This wouldn’t be the first time Fiona Apple would speak out like this. In the same interview from SPIN magazine, Apple clarifies that making music is not a “place” artists “go to;” “It's about a place you get out of.” She continues, “I'm underwater most of the time, and music is like a tube to the surface that I can breathe through. It's my air hole up to the world. If I didn't have the music I'd be under water; dead.” 

Fiona Apple has been candid about her mental health, and has been grilled her entire career for being “angry.” When all of her music was taken off of Tik Tok, many speculated it was because “Fiona Apple saw that people on TikTok were appropriating her music for their shallow, reductive aesthetics that do nothing but fetishize female pain.” The background to ‘Outfits of the Day,’ white boys with curly hair and sad eyes mouthing along to “Paper Bag,” smaller artists using her name to promote their music… all are the antithesis of Fiona Apple’s music and image. Don’t believe me?
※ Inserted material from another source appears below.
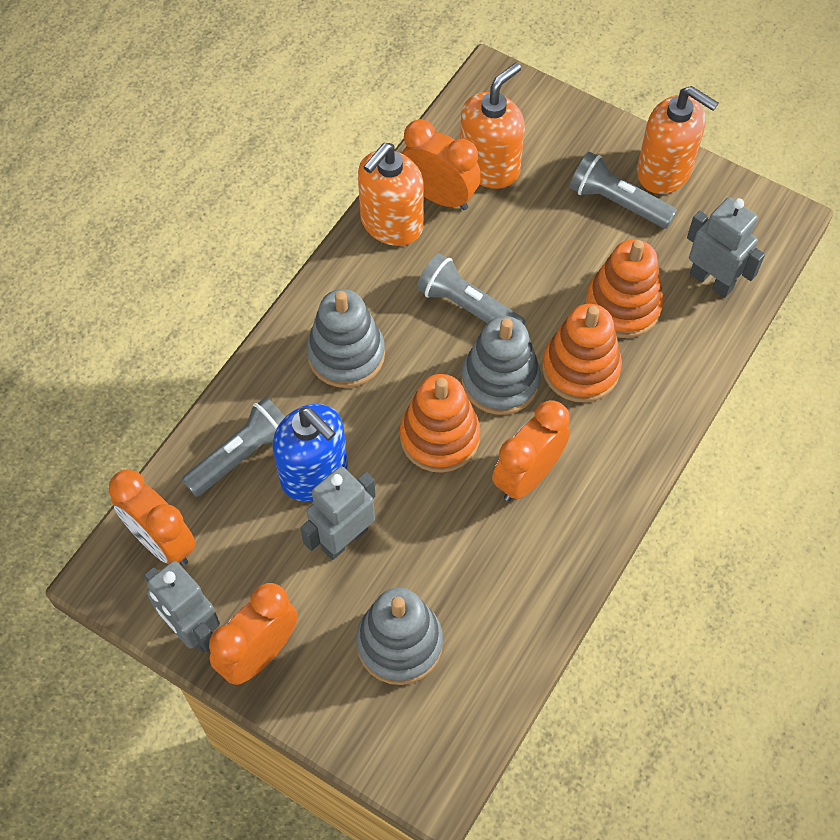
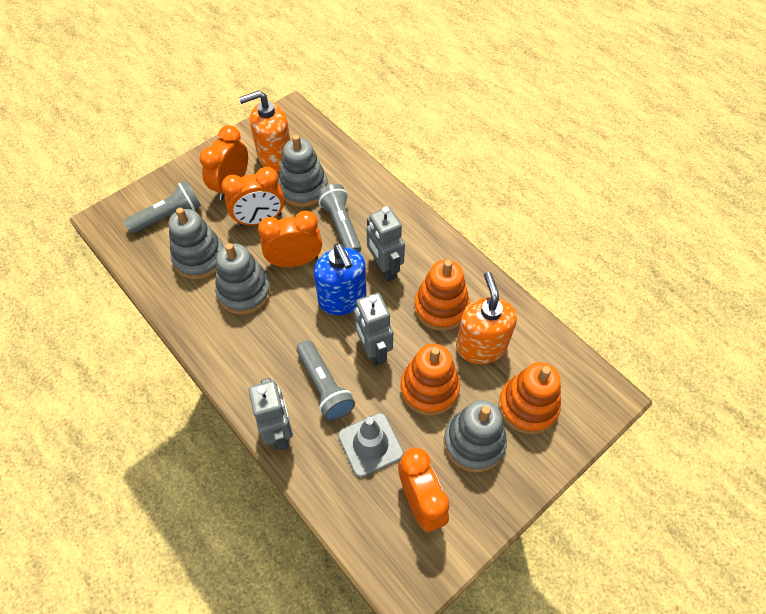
grey stacking toy: 3 -> 4
grey traffic cone: 0 -> 1
orange soap dispenser: 3 -> 2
Look at the opening stanzas of her song “Periphery:” 

“Have them celebrate your name

 Have them forge you a pedigree and then you'll be

 Left to run the races, lame

 Run it if you want

 If you think it’s worth it

 But not with me”


In an interview with NPR over the release of Fetch the Bolt Cutters (2020), Apple said, “Fetch your tool of liberation. Set yourself free." And with her MTV speech, it’s clear that’s been her mission since day one. Fiona Apple proves that positions of privilege can be used to the benefit of others. She vocalized — within moments — her disdain for the award she received, and used the time how she wanted to. But her warning is often overlooked. When young artists lament over the difficulties of being in the music industry, I wonder if they’ve watched her speech before. And if they had, I wonder if they would still be making music. After all, at our best, we can only create opportunity.